洋服に既製品とオーダーメイドがあるように、自転車にもオーダーメイドがある。体型や用途にあわせて作られた自転車に乗ると、その乗り心地の快適さに驚くという。長年、多くのプロ競輪選手から慕われ、どんな困難な注文にも応じてきた自転車フレーム職人(フレームビルダー)、日下周一さんにお話を伺った。ブランド名の「VIVALO」はイタリア語のVIVA(万歳)とフランス語のVELO(自転車)を組み合わせた造語。多くの人に「自転車・万歳!」という感覚を味わってほしい、という気持ちが込められている。「自分の身体に合ったものに乗ってみてごらん。全然違うよ、楽しいよ〜!」無邪気な笑顔で語る日下さん。世界に数々の自転車メーカーはあっても「乗る人の気持ちに沿う自転車」を一から作ってくれるフレーム職人は、とても希少な存在である。

「何とかしましょう」からはじまるものづくり

フレームとは自転車の車輪、ハンドル、サドルをつなぐ、パイプを組み合わせた自転車の中心部分のこと。材質、寸法、角度のわずかな違いで、コーナリングの良し悪し、出せるスピードなどが大きく異なってくる。
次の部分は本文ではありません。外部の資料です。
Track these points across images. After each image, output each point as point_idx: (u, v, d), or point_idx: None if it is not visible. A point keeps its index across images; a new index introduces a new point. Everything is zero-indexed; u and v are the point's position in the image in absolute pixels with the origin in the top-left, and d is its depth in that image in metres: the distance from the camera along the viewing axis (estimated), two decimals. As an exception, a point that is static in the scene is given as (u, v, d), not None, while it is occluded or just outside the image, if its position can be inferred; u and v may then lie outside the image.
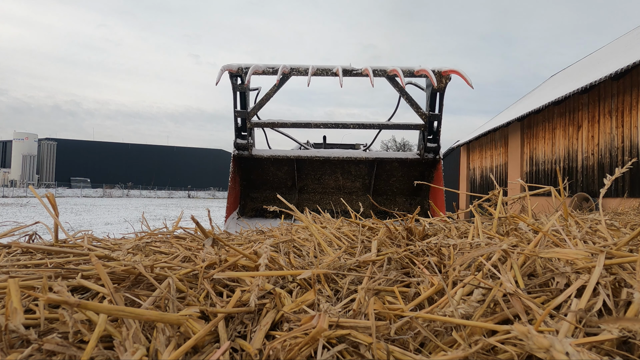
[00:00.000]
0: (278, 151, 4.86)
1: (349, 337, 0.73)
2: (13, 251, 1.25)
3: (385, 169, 4.97)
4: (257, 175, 5.00)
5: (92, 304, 0.67)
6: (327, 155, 4.76)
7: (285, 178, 4.98)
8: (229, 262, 1.03)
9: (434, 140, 4.74)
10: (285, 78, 4.36)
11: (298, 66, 4.33)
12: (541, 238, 1.06)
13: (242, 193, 5.09)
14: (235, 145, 4.68)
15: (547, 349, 0.57)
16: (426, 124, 4.57)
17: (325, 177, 5.09)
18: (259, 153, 4.76)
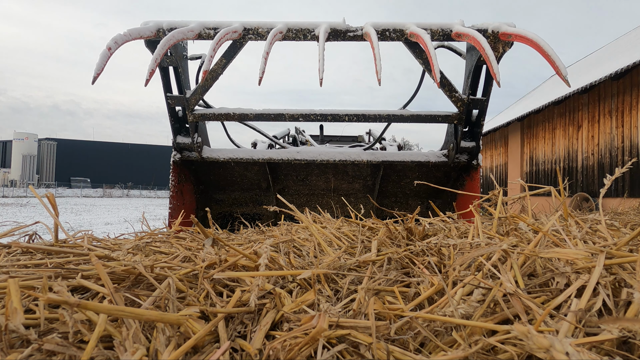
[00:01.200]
0: (241, 151, 3.52)
1: (349, 337, 0.73)
2: (13, 251, 1.25)
3: (395, 169, 3.62)
4: (218, 175, 3.70)
5: (92, 304, 0.67)
6: (312, 158, 3.41)
7: (257, 179, 3.71)
8: (229, 262, 1.03)
9: (473, 136, 3.26)
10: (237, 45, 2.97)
11: (258, 24, 2.87)
12: (541, 238, 1.06)
13: (199, 201, 3.83)
14: (175, 147, 3.37)
15: (547, 349, 0.57)
16: (462, 113, 3.09)
17: (311, 178, 3.80)
18: (213, 155, 3.43)
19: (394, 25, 2.85)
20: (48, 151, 64.25)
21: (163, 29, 2.86)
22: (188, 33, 2.74)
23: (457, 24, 2.84)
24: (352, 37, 2.87)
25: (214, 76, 3.04)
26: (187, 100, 3.13)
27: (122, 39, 2.64)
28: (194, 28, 2.81)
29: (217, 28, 2.86)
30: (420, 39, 2.63)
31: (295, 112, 3.25)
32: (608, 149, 10.98)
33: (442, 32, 2.85)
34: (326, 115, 3.25)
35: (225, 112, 3.26)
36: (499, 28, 2.75)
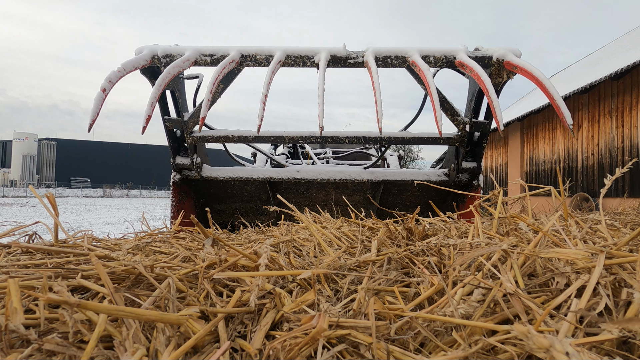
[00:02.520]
0: (240, 170, 3.47)
1: (349, 337, 0.73)
2: (13, 251, 1.25)
3: (396, 183, 3.58)
4: (218, 189, 3.65)
5: (92, 304, 0.67)
6: (312, 178, 3.40)
7: (257, 192, 3.65)
8: (229, 262, 1.03)
9: (474, 156, 3.24)
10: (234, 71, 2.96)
11: (255, 51, 2.81)
12: (541, 238, 1.06)
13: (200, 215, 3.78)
14: (174, 167, 3.35)
15: (547, 349, 0.57)
16: (464, 136, 3.07)
17: (312, 191, 3.79)
18: (213, 174, 3.40)
19: (396, 52, 2.82)
20: (48, 151, 64.27)
21: (158, 56, 2.83)
22: (184, 64, 2.71)
23: (461, 51, 2.80)
24: (352, 64, 2.86)
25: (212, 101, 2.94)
26: (185, 123, 3.12)
27: (117, 77, 2.60)
28: (189, 57, 2.77)
29: (214, 54, 2.82)
30: (422, 74, 2.59)
31: (295, 134, 3.21)
32: (608, 149, 10.98)
33: (445, 59, 2.82)
34: (326, 137, 3.18)
35: (224, 134, 3.24)
36: (505, 56, 2.69)
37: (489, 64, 2.77)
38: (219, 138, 3.21)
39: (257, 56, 2.82)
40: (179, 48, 2.87)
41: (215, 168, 3.49)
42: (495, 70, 2.76)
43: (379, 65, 2.79)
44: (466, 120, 3.02)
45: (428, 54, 2.81)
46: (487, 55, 2.78)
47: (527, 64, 2.55)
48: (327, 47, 2.82)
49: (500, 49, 2.76)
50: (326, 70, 2.68)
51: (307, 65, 2.84)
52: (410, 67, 2.82)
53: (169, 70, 2.58)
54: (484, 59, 2.77)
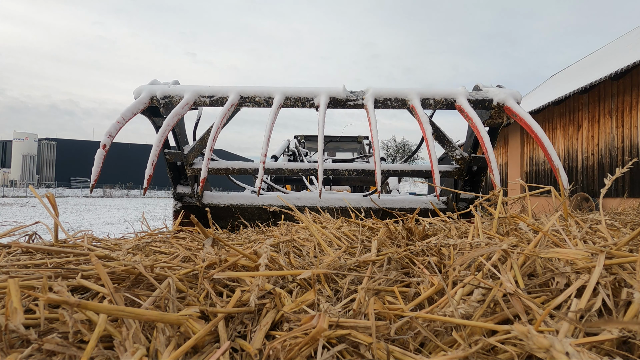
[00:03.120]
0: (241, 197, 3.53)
1: (349, 337, 0.73)
2: (13, 251, 1.25)
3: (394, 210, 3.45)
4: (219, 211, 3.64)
5: (92, 304, 0.67)
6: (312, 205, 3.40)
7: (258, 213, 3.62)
8: (229, 262, 1.03)
9: (473, 187, 3.29)
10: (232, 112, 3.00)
11: (254, 93, 2.88)
12: (541, 238, 1.06)
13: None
14: (175, 196, 3.46)
15: (547, 349, 0.57)
16: (463, 170, 3.15)
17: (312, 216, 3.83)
18: (213, 201, 3.47)
19: (397, 95, 2.85)
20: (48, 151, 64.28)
21: (156, 98, 2.86)
22: (182, 110, 2.75)
23: (461, 95, 2.82)
24: (352, 106, 2.90)
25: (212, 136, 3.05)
26: (185, 156, 3.17)
27: (117, 129, 2.61)
28: (188, 100, 2.80)
29: (213, 96, 2.88)
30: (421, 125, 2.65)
31: (295, 167, 3.28)
32: (608, 149, 10.98)
33: (446, 102, 2.86)
34: (326, 170, 3.17)
35: (224, 166, 3.31)
36: (505, 101, 2.71)
37: (489, 107, 2.82)
38: (219, 170, 3.26)
39: (256, 98, 2.88)
40: (177, 89, 2.88)
41: (216, 194, 3.58)
42: (495, 112, 2.82)
43: (378, 107, 2.86)
44: (465, 156, 3.07)
45: (428, 97, 2.85)
46: (487, 99, 2.82)
47: (526, 115, 2.60)
48: (327, 90, 2.86)
49: (501, 93, 2.76)
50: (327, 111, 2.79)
51: (307, 106, 2.91)
52: (410, 111, 2.87)
53: (168, 122, 2.64)
54: (485, 102, 2.82)
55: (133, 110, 2.74)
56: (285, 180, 6.48)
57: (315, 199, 3.46)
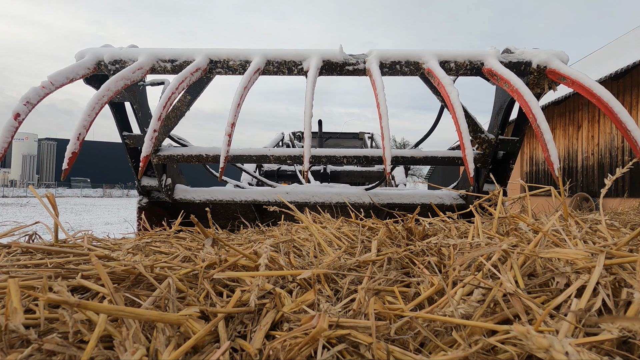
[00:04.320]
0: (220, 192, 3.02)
1: (349, 337, 0.73)
2: (13, 251, 1.25)
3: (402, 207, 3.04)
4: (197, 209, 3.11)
5: (92, 303, 0.67)
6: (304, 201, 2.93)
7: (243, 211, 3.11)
8: (229, 262, 1.03)
9: (498, 179, 2.66)
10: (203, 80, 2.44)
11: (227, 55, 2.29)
12: (541, 238, 1.06)
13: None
14: (140, 190, 2.95)
15: (547, 349, 0.57)
16: (487, 155, 2.57)
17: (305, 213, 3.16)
18: (187, 196, 2.95)
19: (408, 57, 2.26)
20: (48, 151, 64.31)
21: (104, 63, 2.28)
22: (133, 74, 2.14)
23: (491, 55, 2.21)
24: (351, 72, 2.31)
25: (178, 114, 2.58)
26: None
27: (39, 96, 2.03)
28: (143, 64, 2.20)
29: (175, 60, 2.30)
30: (442, 89, 2.02)
31: (282, 153, 2.70)
32: (608, 149, 10.98)
33: (470, 65, 2.26)
34: (320, 157, 2.70)
35: (197, 152, 2.72)
36: (548, 63, 2.11)
37: (527, 71, 2.22)
38: (190, 158, 2.73)
39: (229, 62, 2.30)
40: (131, 52, 2.32)
41: (190, 189, 3.05)
42: (533, 79, 2.21)
43: (385, 73, 2.28)
44: (491, 138, 2.52)
45: (448, 59, 2.26)
46: (524, 61, 2.22)
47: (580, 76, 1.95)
48: (319, 50, 2.29)
49: (541, 53, 2.20)
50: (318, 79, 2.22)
51: (294, 73, 2.31)
52: (425, 75, 2.27)
53: (108, 86, 2.00)
54: (520, 65, 2.22)
55: (69, 74, 2.13)
56: (278, 177, 6.05)
57: (308, 193, 2.99)
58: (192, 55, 2.30)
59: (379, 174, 5.89)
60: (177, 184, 3.07)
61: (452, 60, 2.28)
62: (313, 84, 2.13)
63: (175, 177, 3.05)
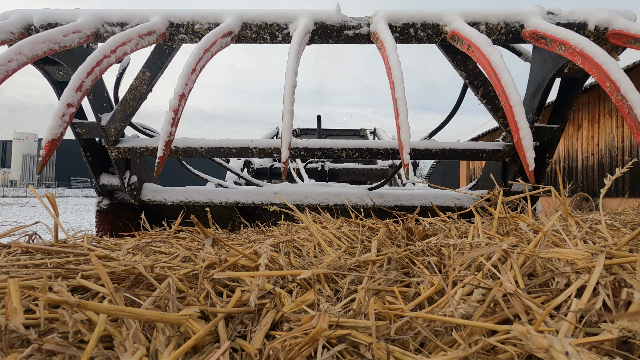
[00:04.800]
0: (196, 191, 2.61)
1: (349, 337, 0.73)
2: (13, 251, 1.25)
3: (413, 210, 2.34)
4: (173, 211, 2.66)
5: (92, 303, 0.67)
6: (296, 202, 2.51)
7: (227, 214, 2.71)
8: (229, 262, 1.03)
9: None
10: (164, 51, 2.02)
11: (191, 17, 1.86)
12: (541, 238, 1.06)
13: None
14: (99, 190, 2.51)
15: (547, 349, 0.57)
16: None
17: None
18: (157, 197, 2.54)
19: (425, 18, 1.82)
20: (48, 151, 64.19)
21: (34, 27, 1.83)
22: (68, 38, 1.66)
23: (534, 14, 1.77)
24: (352, 38, 1.89)
25: (137, 95, 2.13)
26: (105, 129, 2.21)
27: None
28: (82, 26, 1.73)
29: (126, 23, 1.85)
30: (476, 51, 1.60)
31: (267, 145, 2.28)
32: (608, 149, 10.97)
33: (506, 29, 1.80)
34: (313, 149, 2.29)
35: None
36: (610, 23, 1.65)
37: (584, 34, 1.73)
38: (154, 151, 2.29)
39: (195, 26, 1.84)
40: (67, 12, 1.87)
41: (161, 189, 2.63)
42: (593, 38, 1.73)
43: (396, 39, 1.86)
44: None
45: (477, 21, 1.80)
46: (576, 22, 1.75)
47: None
48: (311, 11, 1.88)
49: (599, 11, 1.74)
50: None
51: (278, 39, 1.87)
52: (448, 40, 1.81)
53: (20, 48, 1.53)
54: (572, 28, 1.75)
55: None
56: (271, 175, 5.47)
57: (300, 193, 2.59)
58: (146, 17, 1.86)
59: (382, 172, 5.40)
60: (145, 182, 2.66)
61: (482, 21, 1.82)
62: (298, 44, 1.70)
63: (142, 175, 2.63)
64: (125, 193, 2.56)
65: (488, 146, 2.30)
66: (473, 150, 2.32)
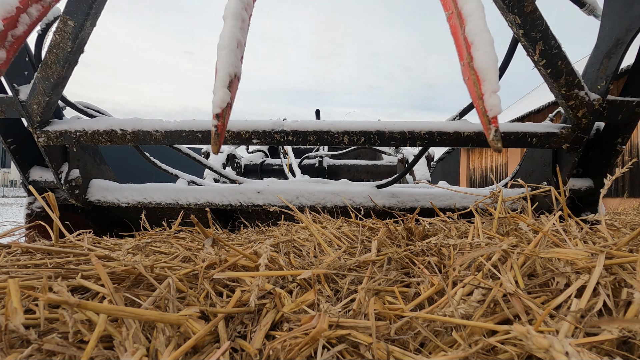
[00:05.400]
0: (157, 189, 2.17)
1: (349, 337, 0.73)
2: (13, 251, 1.25)
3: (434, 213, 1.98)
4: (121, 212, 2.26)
5: (92, 304, 0.68)
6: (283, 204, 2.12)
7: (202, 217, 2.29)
8: (229, 262, 1.03)
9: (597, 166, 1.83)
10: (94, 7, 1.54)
11: None
12: (541, 238, 1.06)
13: None
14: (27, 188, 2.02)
15: (547, 349, 0.57)
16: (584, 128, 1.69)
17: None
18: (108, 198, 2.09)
19: None
20: (48, 151, 64.19)
21: None
22: None
23: None
24: None
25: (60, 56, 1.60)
26: (25, 106, 1.72)
27: None
28: None
29: None
30: None
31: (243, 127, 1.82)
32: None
33: None
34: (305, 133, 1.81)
35: (107, 127, 1.82)
36: None
37: None
38: (97, 135, 1.82)
39: None
40: None
41: (114, 187, 2.17)
42: None
43: None
44: (594, 100, 1.59)
45: None
46: None
47: None
48: None
49: None
50: None
51: None
52: None
53: None
54: None
55: None
56: (262, 172, 4.89)
57: (290, 192, 2.15)
58: None
59: (389, 170, 4.74)
60: (93, 178, 2.17)
61: None
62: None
63: (89, 168, 2.15)
64: (63, 191, 2.04)
65: (539, 128, 1.75)
66: (519, 135, 1.75)
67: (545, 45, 1.58)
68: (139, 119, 1.88)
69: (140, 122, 1.85)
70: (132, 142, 1.86)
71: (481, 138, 1.77)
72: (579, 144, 1.72)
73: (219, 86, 0.92)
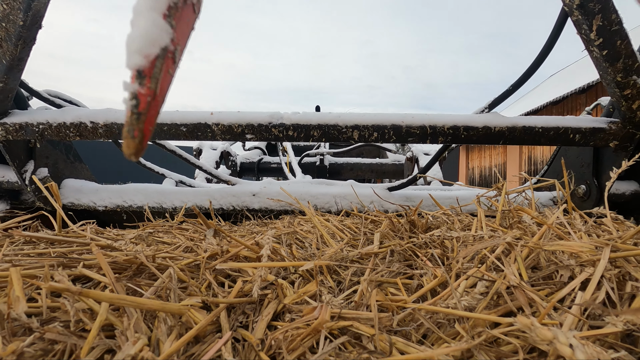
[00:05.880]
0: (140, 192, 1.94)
1: (351, 328, 0.73)
2: (16, 240, 1.25)
3: None
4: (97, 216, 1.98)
5: (93, 292, 0.67)
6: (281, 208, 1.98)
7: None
8: (231, 253, 1.03)
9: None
10: None
11: None
12: (545, 231, 1.06)
13: None
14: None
15: (551, 341, 0.57)
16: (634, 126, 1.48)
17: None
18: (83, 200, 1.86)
19: None
20: (51, 143, 64.32)
21: None
22: None
23: None
24: None
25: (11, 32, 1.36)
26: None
27: None
28: None
29: None
30: None
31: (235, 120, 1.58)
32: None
33: None
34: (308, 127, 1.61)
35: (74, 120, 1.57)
36: None
37: None
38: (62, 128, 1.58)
39: None
40: None
41: (88, 188, 1.92)
42: None
43: None
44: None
45: None
46: None
47: None
48: None
49: None
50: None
51: None
52: None
53: None
54: None
55: None
56: (260, 171, 4.55)
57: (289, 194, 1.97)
58: None
59: (395, 169, 4.38)
60: (65, 178, 1.94)
61: None
62: None
63: (60, 167, 1.92)
64: (28, 195, 1.80)
65: (584, 123, 1.52)
66: (560, 130, 1.53)
67: (604, 20, 1.33)
68: (112, 110, 1.62)
69: (114, 114, 1.60)
70: (104, 136, 1.60)
71: (515, 134, 1.55)
72: (630, 141, 1.49)
73: (146, 7, 0.48)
オーダーメイド自転車を作り始めて37年の日下さんだが「今までに同じ自転車は一台もない」というから驚きである。どんな注文にも「できない」とだけは言いたくないので、つい「何とかしましょう」と答えてしまうのだそうだ。「毎回違う自転車を作るなんて大変ですね、とよく言われるが、ものを作るのは苦労ではない。難しければ難しいほど、やりがいを感じる」と言い切る。

ゼロから始めたオーダーメイド

幼い頃から手先が器用で、ものづくりが好きだった日下さんは、工業高校で機械の扱いを学んだ。その後自転車メーカーで既製品の生産に携わり、15年目にオーダーメイド部門立ち上げのリーダーとして抜擢された。工場での既製品生産とは全く違う、手作業で乗り手の顔が見える自転車づくりの始まりだった。競輪場に足を運んでは注文者の走りを観察し、フレームの形を研究する日々が続く。弾き出した寸法をいかに精密にカット・溶接するかも腕の見せ所で、正確に効率良く作業するための機械を自ら考案し、夜も昼もなく働いた。5年後に独立し、VIVALOを創立。日下さんの作る自転車は数々の選手をレース優勝に導き、またたく間に大評判となった。

自転車の楽しさを伝え続ける

プロの世界を引退後も、日下さんのつくる自転車の評判はファンの間で伝説のようになっていた。その技術に惚れ込んだ神戸市の「コンフォートスペース」が経営面を引き継ぎ、日下さんが制作に集中できる環境を用意した。VIVALOの自転車の特長は二つあり「1、ペダルにかける小さな力を最大限に活かすデザイン 2、寸分の狂い無くピタリと組み立てられる精度の良さ」だという。「こういう風に乗りたい、とはっきり言ってくれたら、それに応えるものを作ります。ひきだしは、いっぱいありますからね」。頼もしい一言である。


自転車職人/日下周一さん
オリジナル自転車フレームひとすじ50年の日下さん。
長年、プロ競輪選手用の自転車を手がけ、
現在は一般用ユーザー向けに製造を続ける。